July natural gas futures retreated Tuesday as traders saw the market adjusting to cash quotes and admitted that much of Monday’s 32.5-cent advance was stop-loss orders getting hit and not the result of any fundamental change in the market. July futures fell 5.3 cents to $4.129 and August dropped 7 cents to $4.312. July crude oil eased 15 cents to $70.47/bbl.

“The screen had to adjust to the cash market. Balance-of-the-month [natural gas] was $3.90. Also, the market on Monday saw a lot of buy stops go off,” said a New York floor trader. The trader acknowledged that July’s settlement above $4 put it above “one of the large [support] levels. The market has one eye on crude oil and the day’s action is not just about natural gas. If the S&Ps [stock index futures] and the crude oil are heading south, natural gas will follow it, and vice versa.”

Some analysts see the bearish case wearing out its welcome. “We feel that the $10.500 move lower from last July to the low at $3.150 discounted all of the bearish factors in this market,” said Peter Beutel of Cameron Hanover. “The recent advances are telling us that the natural gas market has internalized the bearish factors and is now trading from a clean slate. While that does not mean that we cannot have bearish factors or moves, it should mean that the surpluses against a year ago and the five-year average are done moving prices.”

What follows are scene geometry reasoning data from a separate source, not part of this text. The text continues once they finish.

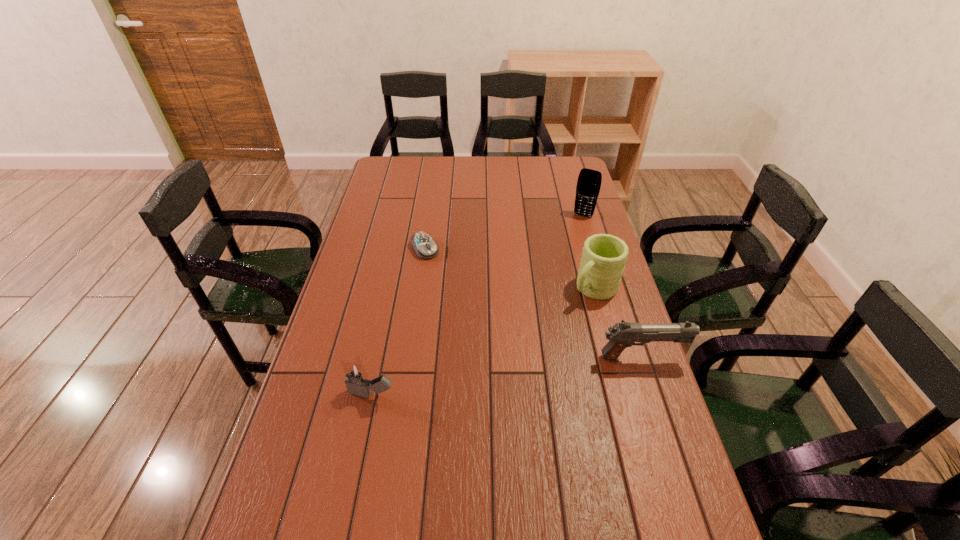
This screenshot has width=960, height=540. I want to click on free space on the desktop that is between the igniter and the second nearest object and is positioned on the wheel side of the second farthest object, so click(514, 375).

You are a GUI agent. You are given a task and a screenshot of the screen. Output one action in this format:
    pyautogui.click(x=<x>, y=<y>)
    Task: Click on the free spot on the desktop that is between the igniter and the fourth farthest object and is positioned on the side of the third farthest object with the handle
    The height and width of the screenshot is (540, 960).
    Given the screenshot: What is the action you would take?
    pyautogui.click(x=499, y=376)

You are a GUI agent. You are given a task and a screenshot of the screen. Output one action in this format:
    pyautogui.click(x=<x>, y=<y>)
    Task: Click on the free space on the desktop that is between the nearest object and the fourth farthest object and is positioned on the screen of the farthest object
    
    Given the screenshot: What is the action you would take?
    pyautogui.click(x=495, y=377)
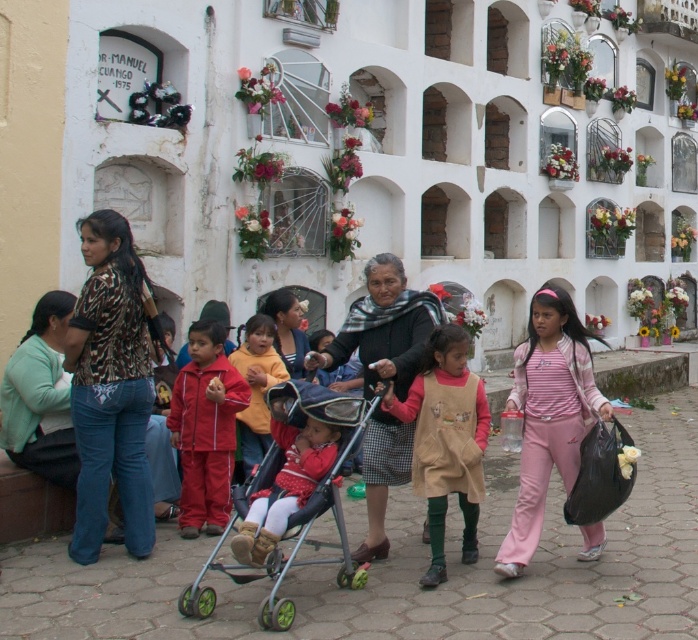
The image size is (698, 640). What do you see at coordinates (445, 440) in the screenshot? I see `beige corduroy dress at center` at bounding box center [445, 440].

Is beige corduroy dress at center above green rubber baby carriage at center?

Correct, beige corduroy dress at center is located above green rubber baby carriage at center.

Is point (463, 468) positioned before point (309, 408)?

No, it is behind (309, 408).

Image resolution: width=698 pixels, height=640 pixels. Identify the location of beige corduroy dress at center. (445, 440).

Does printed fabric blouse at left appear over red track suit at center?

Yes, printed fabric blouse at left is above red track suit at center.

Which is in front, point (135, 417) or point (178, 413)?

Point (135, 417)

Locate an element on the screen. The image size is (698, 640). printed fabric blouse at left is located at coordinates (110, 388).

Find the location of a particular element. printed fabric blouse at left is located at coordinates (110, 388).

Is point (126, 388) closer to viewer compared to point (422, 291)?

Yes, point (126, 388) is closer to viewer.

Is printed fabric blouse at left bigger than black woolen scarf at center?

No.

Is point (96, 380) farther from viewer compared to point (329, 352)?

No, (96, 380) is in front of (329, 352).

At what (x,y) coordinates should I click in order to perform the action: click on printed fabric blouse at left. Please return your answer as a coordinate pair (x, y). This screenshot has width=698, height=640. Looking at the image, I should click on (110, 388).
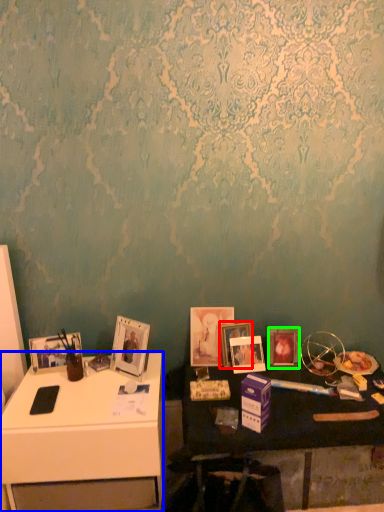
Question: Which is nearer to the picture frame (highlighted by a red box)? desk (highlighted by a blue box) or picture frame (highlighted by a green box).

Choices:
 (A) desk
 (B) picture frame

Answer: (B)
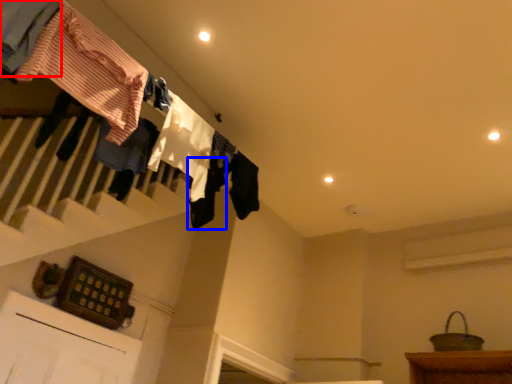
Question: Which of the following is the farthest to the observer, clothing (highlighted by a red box) or clothing (highlighted by a blue box)?

Choices:
 (A) clothing
 (B) clothing

Answer: (B)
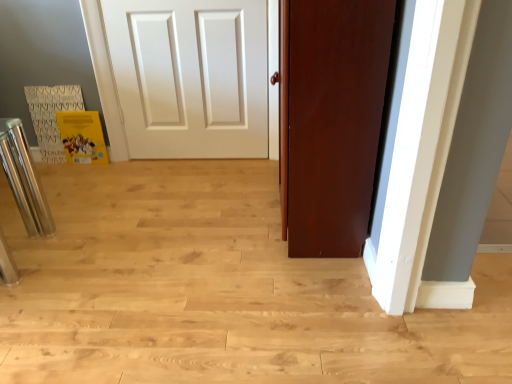
What do you see at coordinates (332, 121) in the screenshot? The width and height of the screenshot is (512, 384). I see `matte brown door at center` at bounding box center [332, 121].

At what (x,y) coordinates should I click in order to perform the action: click on matte brown door at center. Please return your answer as a coordinate pair (x, y). Looking at the image, I should click on (332, 121).

Image resolution: width=512 pixels, height=384 pixels. What do you see at coordinates (24, 179) in the screenshot?
I see `shiny metallic bar stool at left` at bounding box center [24, 179].

Where is `shiny metallic bar stool at left`? shiny metallic bar stool at left is located at coordinates (24, 179).

This screenshot has width=512, height=384. Find the location of `matte brown door at center`. matte brown door at center is located at coordinates (332, 121).

Considering the positions of objects matte brown door at center and shiny metallic bar stool at left in the image provided, who is more to the right, matte brown door at center or shiny metallic bar stool at left?

matte brown door at center.

Relative to shiny metallic bar stool at left, is matte brown door at center in front or behind?

Clearly, matte brown door at center is in front of shiny metallic bar stool at left.

Does point (367, 51) come closer to viewer compared to point (3, 147)?

Yes, point (367, 51) is closer to viewer.

From the image's perspective, is matte brown door at center below shiny metallic bar stool at left?

Actually, matte brown door at center appears above shiny metallic bar stool at left in the image.

From a real-world perspective, is matte brown door at center located beneath shiny metallic bar stool at left?

Actually, matte brown door at center is physically above shiny metallic bar stool at left in the real world.

Is matte brown door at center thinner than shiny metallic bar stool at left?

Correct, the width of matte brown door at center is less than that of shiny metallic bar stool at left.

Considering the relative sizes of matte brown door at center and shiny metallic bar stool at left in the image provided, is matte brown door at center taller than shiny metallic bar stool at left?

Correct, matte brown door at center is much taller as shiny metallic bar stool at left.

Looking at the image, does matte brown door at center seem bigger or smaller compared to shiny metallic bar stool at left?

In the image, matte brown door at center appears to be larger than shiny metallic bar stool at left.

Would you say matte brown door at center is outside shiny metallic bar stool at left?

Traders saw Tuesday’s decline as offering something for both the bulls and the bears. “The energies looked really strong Tuesday morning and we were attributing it to the U.S. dollar’s inability to continue its rally from Monday,” said Gene McGillian, a broker at Tradition Energy. “The markets across the energy complex surged higher, but once everything settled down and the equities turned lower, I think the natural gas market realized that it had started to reach the upper end of its trading range and changed course. The bulls can take away from Tuesday’s action that the market still managed to close above $4. It could be trying to form a base above the $4 level, but I am more inclined to believe that we are pivoting around $4 instead.

Now with attention turning to Thursday’s storage number, the market is bracing for yet another significant build. “From what we’re hearing it is expected to be a triple-digit injection for the fifth straight week, which brings up some more questions for the bulls’ case,” McGillian said. “We are hearing some reports that there will be cooling demand in the middle of the country over the next five to 10 days, but beyond that there is not any confidence from some of the forecasters about any new heat being in the eastern part of the country. Overall, fundamentals are still weak. Those bearish factors have been dominating trading for the last six to eight weeks.”

Citing EnCana Corp.’s announcement Monday that it has shut in some wells in both the United States and Canada (see Daily GPI, June 16), McGillian noted that the cause and effect of drastic rig reductions over the last few months has yet to be seen — and might not be seen for some time.

“Reduced rig levels have yet to translate into reduced supply, which is why I think that battle is still being waged,” he said. “As we look forward at the next few months and towards the end of the year we might find ourselves on a rollercoaster ride unless we get some kind of damage from a hurricane or some really cold weather because I don’t see these injection rates being dropped dramatically and we’ll likely have record levels of storage at the end of the year.”